▶ _What you should do_
Every line of the records below that has the word "Shinjuku" should be copied.

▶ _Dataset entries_

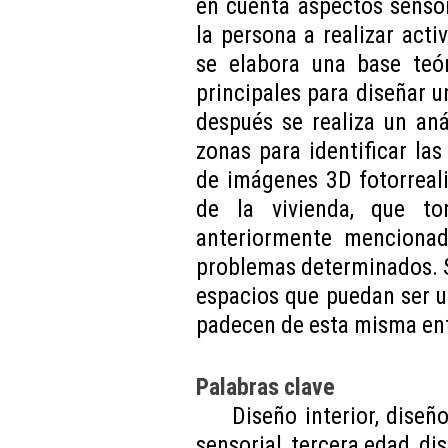
en cuenta aspectos sensor
la persona a realizar acti
se elabora una base teó
principales para diseñar u
después se realiza un anál
zonas para identificar las
de imágenes 3D fotorreali
de la vivienda, que t
anteriormente mencionad
problemas determinados. S
espacios que puedan ser u
padecen de esta misma en
Palabras clave
Diseño interior, diseño
sensorial, tercera edad, di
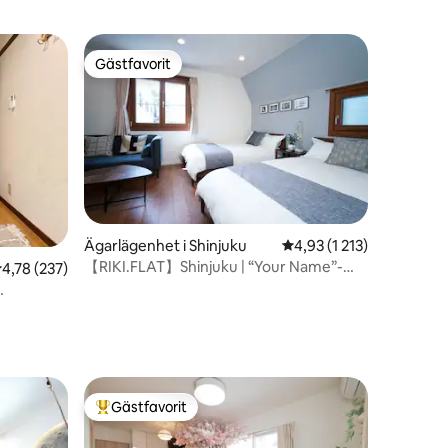
Gästfavorit
Gästfavorit
Ägarlägenhet i Shinjuku
4,93 av 5 i genomsnittl
4,93 (1 213)
【RIKI.FLAT】Shinjuku | “Your Name”-
en
,78 av 5 i genomsnittligt betyg, 237 omdömen
4,78 (237)
trappor om 20 ...
Gästfavorit
Populär gästfavorit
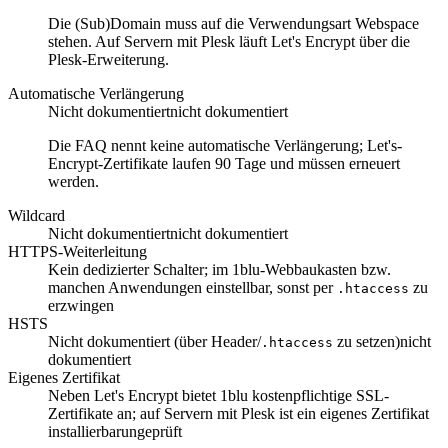
Die (Sub)Domain muss auf die Verwendungsart Webspace
stehen. Auf Servern mit Plesk läuft Let's Encrypt über die
Plesk-Erweiterung.
Automatische Verlängerung
Nicht dokumentiert
nicht dokumentiert
Die FAQ nennt keine automatische Verlängerung; Let's-
Encrypt-Zertifikate laufen 90 Tage und müssen erneuert
werden.
Wildcard
Nicht dokumentiert
nicht dokumentiert
HTTPS-Weiterleitung
Kein dedizierter Schalter; im 1blu-Webbaukasten bzw.
manchen Anwendungen einstellbar, sonst per
zu
.htaccess
erzwingen
HSTS
Nicht dokumentiert (über Header/
zu setzen)
nicht
.htaccess
dokumentiert
Eigenes Zertifikat
Neben Let's Encrypt bietet 1blu kostenpflichtige SSL-
Zertifikate an; auf Servern mit Plesk ist ein eigenes Zertifikat
installierbar
ungeprüft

▶ _Solution to this exercise_
Ägarlägenhet i Shinjuku
【RIKI.FLAT】Shinjuku | “Your Name”-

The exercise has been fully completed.